§ **KUTIPAN TEKS**:
--------------------

463 Aktivis dan Rakyat Papua Ditangkap Pada Aksi Penolakan Trikora

Anak-Anak Papua Di bawa Umur Ditahan di Tahanan. (Ilustrasi@)

Jayapura (KM) - Papua yang sering disebut sebagai bagian integral dari Indonesia, sampai saat ini masih terjadi pro dan kontra. 

Pemerintah Indonesia mecaplok dan menguasai tanah Papua dengan beraneka ragam pendekatan, baik itu melalui adat, agama, ekonomi, dan politik serta kekuatan militeristik. Salah satu pendekatan negara Indonesia yang dikenal untuk merebut Papua adalah melalui operasi militer yang dikenal dengan istilah Trikora (1961). 

Operasi militer sendiri berangkat dari dekrit komando yang dikeluarkan oleh presiden panglima tinggi angkatan perang republikIndonesia dalam rangka politik konfrontasi dengan Belanda untuk membebaskan Irian Barat yang kini disebut Papua. 

Pada 19 Desember 1961 telah memberikan instruksi kepada angkatan bersenjata untuk melakukan operasi militer besar–besaran dengan tugas wajibnya membebaskan Papua dari tangan kekuasaan Belanda. Adapun isi komando butir Tri Komando Rakyat; a). Gagalkan pembentukan “Negara Boneka Papua” bauatan kolonial Belanda, b). Kibarkan sang merah putih di Irian Barat (Papua) tanah air Indonesia dan c). Bersiaplah untuk mobilisasi umum guna mempertahankan kemerdekaan dan kesatuan tanah air dan bangsa. 

Hal tersebut diperintahkan oleh presiden Soekarno pada 19 Desember 1961 di Yogyakarta. Tanggal ini juga disebut–sebut sebagai hari lahirnya kekerasan dan kejahatan militer Indonesia terhadap rakyat Papua. Pernyataan tersebut dikemukakan oleh presiden mahasiswa USTJ, Nelius Wenda pada aksi penolakan Trikora dan mendukung keanggotaan penuh ULMWP pada sidang MSG di Port Vila Vanuatu pada bulan ini.

 “Terjadinya Trikora merupakan pelanggaran HAM terbesar yang dilakukan oleh Indonesia pada 19 Desember 1961. Operasi militer yang dilakukan secara sepihak demi kepentingan ekonomi termasuk kekayaan alam di Papua. Tanpa ada kompromi dan persetujuan Indonesia mencaplok dan menguasai Papua. Bahkan operasi militer sendiri masih terjadi sampai sekarang dengan melalui berbagai cara”, ujarnya saat diwawancarai kabarmapega.com di Waena Jayapura, Senin (19/12/2016).

--------------------

§ **DATA MASUKAN**:
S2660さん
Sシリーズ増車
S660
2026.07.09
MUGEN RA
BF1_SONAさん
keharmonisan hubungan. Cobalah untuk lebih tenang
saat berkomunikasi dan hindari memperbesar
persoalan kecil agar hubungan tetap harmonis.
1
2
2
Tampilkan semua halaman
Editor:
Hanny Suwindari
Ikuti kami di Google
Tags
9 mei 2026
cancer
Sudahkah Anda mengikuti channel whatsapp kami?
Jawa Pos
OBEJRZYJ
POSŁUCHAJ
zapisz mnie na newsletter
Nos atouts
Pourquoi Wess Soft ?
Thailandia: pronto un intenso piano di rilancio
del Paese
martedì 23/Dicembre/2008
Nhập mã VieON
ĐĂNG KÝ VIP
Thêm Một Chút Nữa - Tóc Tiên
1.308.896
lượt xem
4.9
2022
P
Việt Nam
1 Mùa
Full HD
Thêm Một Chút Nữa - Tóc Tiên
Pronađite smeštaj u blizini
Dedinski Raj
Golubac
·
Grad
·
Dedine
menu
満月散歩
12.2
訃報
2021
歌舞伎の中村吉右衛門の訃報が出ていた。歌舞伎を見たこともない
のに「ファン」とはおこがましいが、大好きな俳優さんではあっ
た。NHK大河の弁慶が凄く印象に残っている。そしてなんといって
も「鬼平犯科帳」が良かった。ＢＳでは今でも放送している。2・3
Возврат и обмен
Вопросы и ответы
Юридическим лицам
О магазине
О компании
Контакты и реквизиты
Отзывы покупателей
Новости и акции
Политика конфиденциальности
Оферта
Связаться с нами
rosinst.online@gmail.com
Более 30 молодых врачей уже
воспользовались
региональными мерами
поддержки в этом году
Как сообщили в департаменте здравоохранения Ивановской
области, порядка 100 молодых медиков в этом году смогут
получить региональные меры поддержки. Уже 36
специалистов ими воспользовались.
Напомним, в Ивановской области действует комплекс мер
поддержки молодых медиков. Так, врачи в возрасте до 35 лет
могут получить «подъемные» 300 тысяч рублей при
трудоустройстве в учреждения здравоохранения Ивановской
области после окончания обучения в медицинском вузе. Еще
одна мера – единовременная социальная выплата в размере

--------------------

§ **DAFTAR TUGAS**:
a - Bisakah Anda menulis ulang paragraf dalam teks tentang Trikora yang diawali "Hal tersebut diperintahkan oleh presiden Soekarno" menjadi daftar singkat berisi fakta-fakta utamanya?
b - Lanjutkan teks tentang Trikora, dimulai setelah kalimat terakhir yang tersedia.

§ **KUMPULAN JAWABAN**:
a -
- Perintah itu diberikan Presiden Soekarno pada 19 Desember 1961 di Yogyakarta.
- Tanggal tersebut juga disebut sebagai hari lahirnya kekerasan dan kejahatan militer Indonesia terhadap rakyat Papua.
- Pernyataan itu disampaikan Nelius Wenda, presiden mahasiswa USTJ.
- Ia menyampaikannya pada aksi penolakan Trikora dan dukungan terhadap keanggotaan penuh ULMWP pada sidang MSG di Port Vila, Vanuatu, pada bulan ini.

b -
Lanjut dia, sekalipun pemerintah Indonesia klaim operasi militer telah berakhir 55 tahun silam tapi bukti hari ini menunjukan bahwa operasi militer masih berlaku di tanah Papua. 

“Bukti operasi militer atau kekerasan dan kejahatan negara terhadap orang Papua terbukti pada aksi 19 Desember 2016 yang menangkap, menyiksa, membatasi ruang demokrasi dan lain sebaganya di seluruh Indonesia. 

Kami menolak segala macam bentuk pendekatan pemerintah Indonesia melalui kaki tangan aparat militer yang sangat kejam yang selalu membatasi ruang gerak orang Papua”, tegas Wenda. 

Sementara itu sejumlah daerah melakukan aksi yang berbeda baik ibada syukur dan aksi damai. Hampir ribuan aktivis dan rakyat Papua dikabarkan ditangkap dan disiksa oleh aparat keamanan dan militer termasuk BIN, BAIN, Densus 88 dan lain sebagainya. 

KNPB pusat melalui akun facabook sekertaris umum, Ones Suhuniap menuliskan bahwa ada 463 orang ditangkap pada aksi tolak Trikora di  Papua tidak termasuk luar Papua Indonesia. Penangkapan tersebut terjadi di berbagai daerah, diantaranya adalah; Merauke ±126 orang termasuk ± 5 anak kecil dibawah umur, Wamena ± 165 dalam tempo 2 hari, KNPB konsulat Manado dan Gorontalo ± 85 orang, Jayapura ± 37 orang, dan KNPB wilayah Nabire ± 75 orang. Khusus di wilayah Jayapura sekitar 7 orang yang dikabarkan mengalami luka dan siksaan berat oleh aparat keamanan. 

Mereka yang mengalami kejadian pada aksi damai dan martabat adalah;  Edy Yalak (tangan patah, luka bocor di kepala dan dan kaki kanan), Jack Mote (luka bocor di kepala belakang), Yenas Wakla (luka bocor kepala bagian belakang), Andy Mum (kepala bocor bagian belakang), Yoram Balingga (luka memar di mata dan tangan kanan), Oncer Balingga (mata bocor), dan Yanus Silak (dipukul pada ulu hati). Sementara di wilayah La-Pago dikabarkan banyak anak–anak kecil dibawah usia ikut ditangkap dan disiksakan.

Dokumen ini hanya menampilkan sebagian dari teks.